##### 已知信息

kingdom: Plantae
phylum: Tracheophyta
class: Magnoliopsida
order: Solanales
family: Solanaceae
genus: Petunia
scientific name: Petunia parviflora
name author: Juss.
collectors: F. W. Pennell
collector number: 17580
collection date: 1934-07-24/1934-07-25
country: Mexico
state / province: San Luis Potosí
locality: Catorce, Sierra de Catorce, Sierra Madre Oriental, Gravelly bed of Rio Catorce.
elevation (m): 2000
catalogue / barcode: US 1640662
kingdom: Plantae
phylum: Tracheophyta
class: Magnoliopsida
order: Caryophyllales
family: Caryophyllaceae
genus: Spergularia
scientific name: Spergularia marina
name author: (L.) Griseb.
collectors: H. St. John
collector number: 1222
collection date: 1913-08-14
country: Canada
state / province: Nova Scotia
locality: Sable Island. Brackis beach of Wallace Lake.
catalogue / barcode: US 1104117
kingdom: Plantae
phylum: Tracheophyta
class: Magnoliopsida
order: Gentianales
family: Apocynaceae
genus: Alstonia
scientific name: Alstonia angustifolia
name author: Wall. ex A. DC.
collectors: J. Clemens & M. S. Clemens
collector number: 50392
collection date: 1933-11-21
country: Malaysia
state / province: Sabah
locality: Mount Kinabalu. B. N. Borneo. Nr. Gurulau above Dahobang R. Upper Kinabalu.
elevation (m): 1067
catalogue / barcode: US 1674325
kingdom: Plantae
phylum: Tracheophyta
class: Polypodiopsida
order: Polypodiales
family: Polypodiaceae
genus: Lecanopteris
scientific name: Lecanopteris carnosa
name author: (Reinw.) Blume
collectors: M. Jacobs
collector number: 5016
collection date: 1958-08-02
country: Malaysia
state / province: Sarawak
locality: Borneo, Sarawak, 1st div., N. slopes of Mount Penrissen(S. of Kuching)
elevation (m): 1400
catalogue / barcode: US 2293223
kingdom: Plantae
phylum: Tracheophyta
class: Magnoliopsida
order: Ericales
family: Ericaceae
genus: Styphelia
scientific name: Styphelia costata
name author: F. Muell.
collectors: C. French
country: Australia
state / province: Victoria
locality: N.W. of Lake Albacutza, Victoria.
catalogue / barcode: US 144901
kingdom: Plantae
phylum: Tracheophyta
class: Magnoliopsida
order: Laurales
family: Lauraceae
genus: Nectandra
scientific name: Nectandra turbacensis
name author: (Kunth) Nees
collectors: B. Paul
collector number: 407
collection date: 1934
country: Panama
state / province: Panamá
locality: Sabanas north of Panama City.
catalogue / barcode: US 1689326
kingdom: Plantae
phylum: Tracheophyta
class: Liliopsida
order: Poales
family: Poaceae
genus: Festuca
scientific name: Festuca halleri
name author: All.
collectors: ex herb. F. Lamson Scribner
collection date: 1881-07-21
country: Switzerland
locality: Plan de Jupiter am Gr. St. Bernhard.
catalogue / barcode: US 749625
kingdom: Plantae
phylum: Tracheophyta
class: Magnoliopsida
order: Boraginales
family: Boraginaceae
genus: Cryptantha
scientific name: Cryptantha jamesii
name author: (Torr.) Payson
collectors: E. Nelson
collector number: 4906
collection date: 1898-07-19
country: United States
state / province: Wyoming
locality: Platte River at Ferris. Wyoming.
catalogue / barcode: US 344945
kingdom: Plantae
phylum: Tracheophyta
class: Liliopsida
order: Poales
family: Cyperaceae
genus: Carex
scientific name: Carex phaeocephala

##########

▸ **练习说明**
能否将上面的全部条目逐行表示为一张 Markdown 表格？两列分别为“行号”和“内容”，空行略去不计。

▸ **参考答案**
| 行号 | 内容 |
|---|---|
| 1 | kingdom: Plantae |
| 2 | phylum: Tracheophyta |
| 3 | class: Magnoliopsida |
| 4 | order: Solanales |
| 5 | family: Solanaceae |
| 6 | genus: Petunia |
| 7 | scientific name: Petunia parviflora |
| 8 | name author: Juss. |
| 9 | collectors: F. W. Pennell |
| 10 | collector number: 17580 |
| 11 | collection date: 1934-07-24/1934-07-25 |
| 12 | country: Mexico |
| 13 | state / province: San Luis Potosí |
| 14 | locality: Catorce, Sierra de Catorce, Sierra Madre Oriental, Gravelly bed of Rio Catorce. |
| 15 | elevation (m): 2000 |
| 16 | catalogue / barcode: US 1640662 |
| 17 | kingdom: Plantae |
| 18 | phylum: Tracheophyta |
| 19 | class: Magnoliopsida |
| 20 | order: Caryophyllales |
| 21 | family: Caryophyllaceae |
| 22 | genus: Spergularia |
| 23 | scientific name: Spergularia marina |
| 24 | name author: (L.) Griseb. |
| 25 | collectors: H. St. John |
| 26 | collector number: 1222 |
| 27 | collection date: 1913-08-14 |
| 28 | country: Canada |
| 29 | state / province: Nova Scotia |
| 30 | locality: Sable Island. Brackis beach of Wallace Lake. |
| 31 | catalogue / barcode: US 1104117 |
| 32 | kingdom: Plantae |
| 33 | phylum: Tracheophyta |
| 34 | class: Magnoliopsida |
| 35 | order: Gentianales |
| 36 | family: Apocynaceae |
| 37 | genus: Alstonia |
| 38 | scientific name: Alstonia angustifolia |
| 39 | name author: Wall. ex A. DC. |
| 40 | collectors: J. Clemens & M. S. Clemens |
| 41 | collector number: 50392 |
| 42 | collection date: 1933-11-21 |
| 43 | country: Malaysia |
| 44 | state / province: Sabah |
| 45 | locality: Mount Kinabalu. B. N. Borneo. Nr. Gurulau above Dahobang R. Upper Kinabalu. |
| 46 | elevation (m): 1067 |
| 47 | catalogue / barcode: US 1674325 |
| 48 | kingdom: Plantae |
| 49 | phylum: Tracheophyta |
| 50 | class: Polypodiopsida |
| 51 | order: Polypodiales |
| 52 | family: Polypodiaceae |
| 53 | genus: Lecanopteris |
| 54 | scientific name: Lecanopteris carnosa |
| 55 | name author: (Reinw.) Blume |
| 56 | collectors: M. Jacobs |
| 57 | collector number: 5016 |
| 58 | collection date: 1958-08-02 |
| 59 | country: Malaysia |
| 60 | state / province: Sarawak |
| 61 | locality: Borneo, Sarawak, 1st div., N. slopes of Mount Penrissen(S. of Kuching) |
| 62 | elevation (m): 1400 |
| 63 | catalogue / barcode: US 2293223 |
| 64 | kingdom: Plantae |
| 65 | phylum: Tracheophyta |
| 66 | class: Magnoliopsida |
| 67 | order: Ericales |
| 68 | family: Ericaceae |
| 69 | genus: Styphelia |
| 70 | scientific name: Styphelia costata |
| 71 | name author: F. Muell. |
| 72 | collectors: C. French |
| 73 | country: Australia |
| 74 | state / province: Victoria |
| 75 | locality: N.W. of Lake Albacutza, Victoria. |
| 76 | catalogue / barcode: US 144901 |
| 77 | kingdom: Plantae |
| 78 | phylum: Tracheophyta |
| 79 | class: Magnoliopsida |
| 80 | order: Laurales |
| 81 | family: Lauraceae |
| 82 | genus: Nectandra |
| 83 | scientific name: Nectandra turbacensis |
| 84 | name author: (Kunth) Nees |
| 85 | collectors: B. Paul |
| 86 | collector number: 407 |
| 87 | collection date: 1934 |
| 88 | country: Panama |
| 89 | state / province: Panamá |
| 90 | locality: Sabanas north of Panama City. |
| 91 | catalogue / barcode: US 1689326 |
| 92 | kingdom: Plantae |
| 93 | phylum: Tracheophyta |
| 94 | class: Liliopsida |
| 95 | order: Poales |
| 96 | family: Poaceae |
| 97 | genus: Festuca |
| 98 | scientific name: Festuca halleri |
| 99 | name author: All. |
| 100 | collectors: ex herb. F. Lamson Scribner |
| 101 | collection date: 1881-07-21 |
| 102 | country: Switzerland |
| 103 | locality: Plan de Jupiter am Gr. St. Bernhard. |
| 104 | catalogue / barcode: US 749625 |
| 105 | kingdom: Plantae |
| 106 | phylum: Tracheophyta |
| 107 | class: Magnoliopsida |
| 108 | order: Boraginales |
| 109 | family: Boraginaceae |
| 110 | genus: Cryptantha |
| 111 | scientific name: Cryptantha jamesii |
| 112 | name author: (Torr.) Payson |
| 113 | collectors: E. Nelson |
| 114 | collector number: 4906 |
| 115 | collection date: 1898-07-19 |
| 116 | country: United States |
| 117 | state / province: Wyoming |
| 118 | locality: Platte River at Ferris. Wyoming. |
| 119 | catalogue / barcode: US 344945 |
| 120 | kingdom: Plantae |
| 121 | phylum: Tracheophyta |
| 122 | class: Liliopsida |
| 123 | order: Poales |
| 124 | family: Cyperaceae |
| 125 | genus: Carex |
| 126 | scientific name: Carex phaeocephala |